Assumptions: 12-min avg call. Google STT V2 Chirp at $0.016/min = ₹1.36/min (₹85/USD). Conformer uses ~2 GB VRAM + ~3% GPU per concurrent call. Vaak TTS runs on the same L4 at ₹0 marginal cost (uses only ~1.5 GB VRAM, 0.2% GPU per call).
Each L4 adds ~20 concurrent call capacity. No re-architecture needed. Sentia load-balances across GPUs automatically.
The Conformer architecture that powers our server-side STT is the same family Google uses for on-device speech recognition. At 120M parameters, our Hindi model can be quantized to ~130 MB — small enough to run on a ₹8,000 Android phone. We're building toward fully offline, phone-native STT for field agents and rural borrowers.
IndicConformer on NVIDIA L4 GPUs. 22 languages, <100ms latency, ~20 concurrent streams. Live with a bank client processing real loan origination calls. Borrower calls a number — server handles everything.
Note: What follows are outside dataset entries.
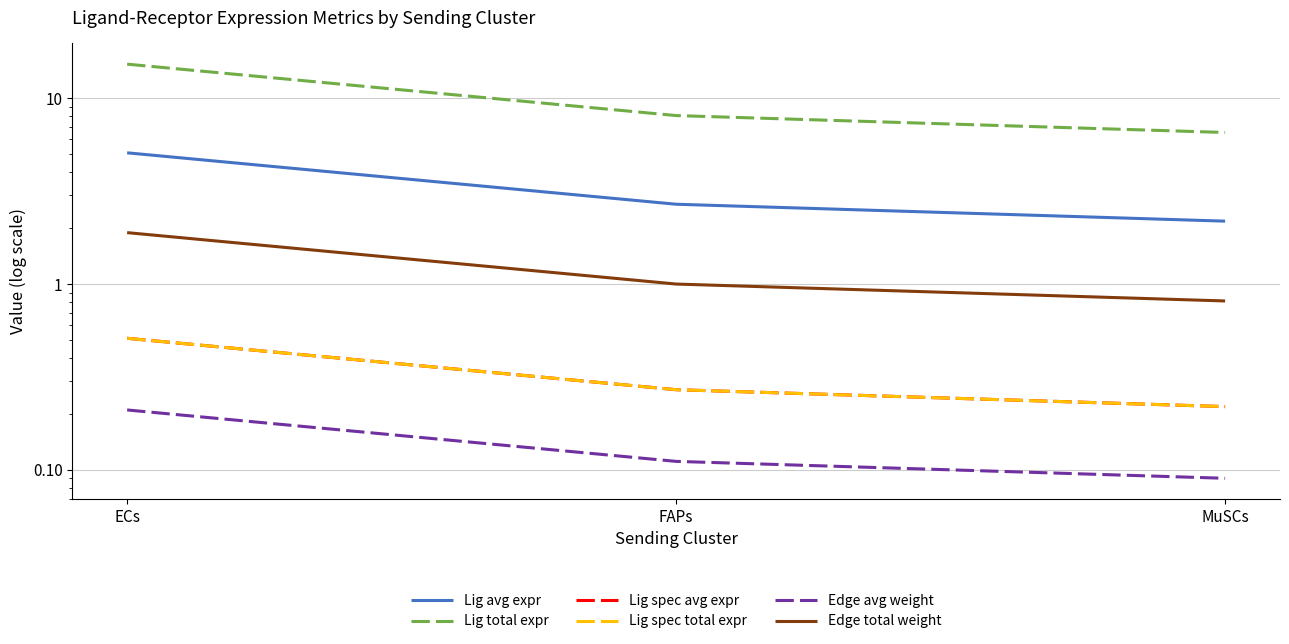

What is the minimum value for Lig total expr?

6.5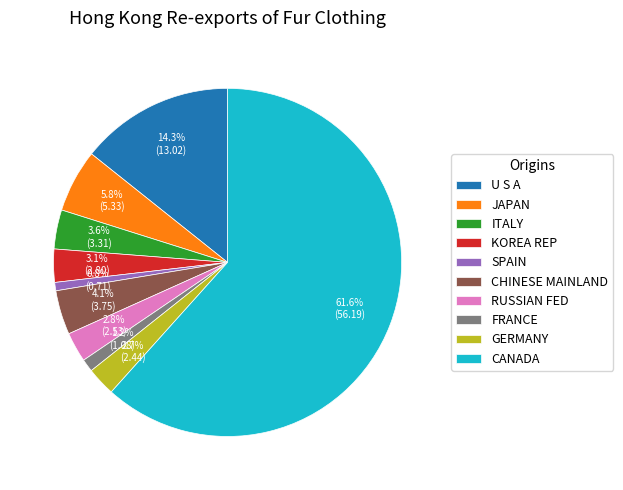

True or false: SPAIN accounts for 1% of the total.

True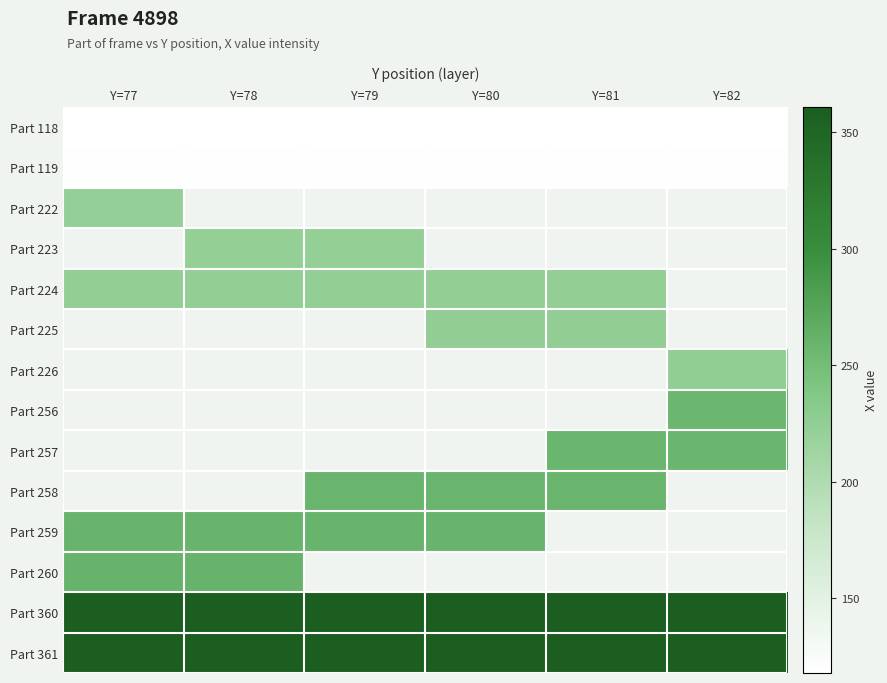

What is the sum of the Part 360 values at Y=78 and Y=77?

720.0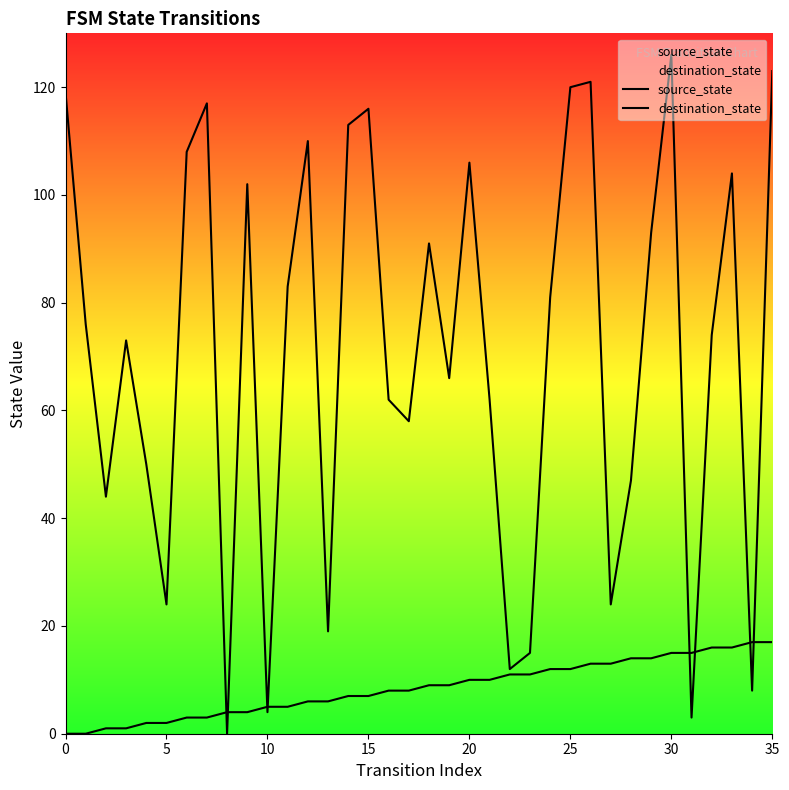

The value of destination_state at 21 is 62. True or false?

True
ONNX Runtime export with INT8 quantization for CPU-only deployment. For banks that don't have or want GPU infrastructure. Target: real-time Hindi+English STT on a standard Xeon server — no GPU required.
Hindi+English Conformer model exported to ONNX/TFLite, quantized to INT8 (~130 MB). Target hardware: budget Android phones (Snapdragon 4xx/6xx, 3–4 GB RAM). Offline field agent app for villages with no connectivity — voice-to-text form filling, pre-screening chatbot.
Today, our STT works via phone calls — borrower dials a number, server handles speech recognition. No app needed. That's perfect for the 85% of India that uses feature phones or basic smartphones.
But field agents visiting villages face a different problem: no reliable internet. An on-device STT model lets them record loan conversations offline, transcribe locally, and sync when connectivity returns. The Conformer architecture makes this possible — a 120M model at ~130 MB runs comfortably on a mid-range phone. A 1.55B encoder-decoder model never could.
Optimized for noisy environments — marketplaces, fields, busy roads. Silero VAD + noise-robust fine-tuning handles real field conditions, not just studio recordings.
Handles mid-sentence language switching naturally. "Mujhe loan ka interest rate batao" — Hindi structure, English terms. Transcribed accurately without language-split hacks.
Trained on regional dialects, not just standard broadcast speech. Bhojpuri Hindi, Marwari, Konkan Marathi — fine-tuned on real speakers from these regions.
Words appear on screen as the borrower speaks — true real-time streaming via the RNNT decoder. No 30-second chunk buffering. Under 100ms latency on L4 GPU.
Every word gets precise start/end timestamps. Powers borrower intent highlighting, compliance audit trails, and conversation analytics for loan QA.
Entire pipeline runs in your infrastructure. No audio leaves your network. No third-party API calls. Critical for RBI data localization and DPDP Act compliance.